I rushed around trying to get everyone ready and fed in time for school. In the back of my mind, I thought of all of the work that I had to get done after I dropped the boys off for the day. I’m an attorney with a small law practice that I run from home and my stack of cases was starting to add up.

I took my two middle boys to school first around 7:50 am. They attended an elementary school about a mile from my house, next door to the church where Joel would attend his second day of daycare.  

After I dropped the boys off, I went back home to my oldest son who was waiting there with baby Joel. It was 8 a.m. and he and Joel did not begin school until 9 a.m.

I fed Joel some cereal and after he ate, he was very sleepy and fussy. He usually went down for his morning nap by 8:30, but with the new routine he would be in the car at that time. I loaded Joel in the back seat of my minivan, put his diaper bag in the floor board under his seat and pulled the sun shade down to keep the bright August sun out of his little eyes. My older son got in the back seat with baby Joel, and we began the approximate 2-mile ride to the middle school. 

Joel was fussy, so my son put Joel’s pacifier in his mouth, and Joel was instantly quiet. The drop off line at the middle school took quite a bit longer than usual because it was a new school year, and there were many first-time parents trying to maneuver the system.

By the time I said good-bye to my older son, it was close to 9 a.m. I drove back toward my street and began thinking again of all of the cases I had to work on and all of the client calls I had to return. I breathed a sigh of relief because for the first time in months I could work from home without having to juggle my four boys at the same time.

I worked steadily through the day getting my law practice in order. It was 2:27 pm when I looked at the clock and realized it was time to pick up Joel. When I arrived at the daycare and went to the door, Joel’s teacher was at the entrance. 

I looked at her and said, “I am so sorry I was a few minutes late. I realized that Joel was not with her and asked her where he was.

She looked at me puzzled and said, “He isn’t here. You didn’t drop him off this morning.” 

I was so utterly confused that I responded, “Well, where is he?” 

It is very difficult to put into words what I was feeling at this very moment. I remember my thoughts swirling in a frenzy and thinking, “My God! Where is my baby?

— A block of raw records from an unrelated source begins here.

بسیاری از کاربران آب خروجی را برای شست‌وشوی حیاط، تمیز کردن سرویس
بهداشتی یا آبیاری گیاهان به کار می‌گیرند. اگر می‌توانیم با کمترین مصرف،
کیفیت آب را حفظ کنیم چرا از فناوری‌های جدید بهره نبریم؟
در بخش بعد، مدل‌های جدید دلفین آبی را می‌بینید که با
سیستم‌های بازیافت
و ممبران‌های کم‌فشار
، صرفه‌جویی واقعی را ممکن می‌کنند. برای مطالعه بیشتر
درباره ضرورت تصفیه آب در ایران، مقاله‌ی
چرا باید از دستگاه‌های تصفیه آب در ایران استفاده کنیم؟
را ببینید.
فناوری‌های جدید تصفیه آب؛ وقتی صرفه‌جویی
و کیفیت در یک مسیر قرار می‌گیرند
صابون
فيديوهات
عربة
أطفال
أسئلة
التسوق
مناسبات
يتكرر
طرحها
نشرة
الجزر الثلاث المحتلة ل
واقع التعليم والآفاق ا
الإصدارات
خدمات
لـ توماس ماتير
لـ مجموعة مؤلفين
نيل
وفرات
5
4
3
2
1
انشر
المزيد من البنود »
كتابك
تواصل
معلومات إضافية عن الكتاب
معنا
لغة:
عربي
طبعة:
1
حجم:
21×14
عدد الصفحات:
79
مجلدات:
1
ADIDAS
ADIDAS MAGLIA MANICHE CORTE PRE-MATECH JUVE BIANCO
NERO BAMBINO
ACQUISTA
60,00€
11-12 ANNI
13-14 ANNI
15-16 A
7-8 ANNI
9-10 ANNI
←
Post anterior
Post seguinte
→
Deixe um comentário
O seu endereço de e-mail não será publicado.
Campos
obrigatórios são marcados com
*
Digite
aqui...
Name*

He has not been with me all day and he isn’t at home!” 

This thought process lasted maybe a second, but it seemed at that moment that time stood still. I felt as though everything around me was spinning very fast and I was frozen with fear. 

Then it hit me. Joel was in the car. I ran to my minivan and pulled open the door where Joel’s car seat was.

I will never forget the horrible image of my once chubby, healthy baby boy as he lay lifeless in his car seat. I immediately pulled him from the car and began screaming to the daycare employees to call 911.

I ran into the building and placed Joel in the sink. I frantically splashed water on him and tried to rip off his clothes to try to cool him down. Then a daycare worker told me to lay him on one of the sleep mats so that she could administer CPR.

I called my husband in a hysterical panic to tell him what happened. Emergency personnel rushed to the scene, but it was too late. Our baby boy was gone. I was living my worst nightmare.

I think about Joel every second of every day. I never thought that something like this could happen to me. I don’t want any other family to have to live with what I go through every day.

That’s why it’s so important to tell everyone you know about the dangers of heatstroke.. Please help me honor Joel’s memory by making sure we don’t lose another child to heatstroke.

Please remember to ACT:

A: Avoid heatstroke-related injury and death by never leaving your child alone in a car, not even for a minute. And make sure to keep your car locked when you’re not in it so kids don’t get in on their own. 

C: Create reminders by putting something in the back of your car next to your child such as a briefcase, a purse or a cell phone that is needed at your final destination. This is especially important if you’re not following your normal routine.

T: Take action. If you see a child alone in a car, call 911. Emergency personnel want you to call. They are trained to respond to these situations. One call could save a life.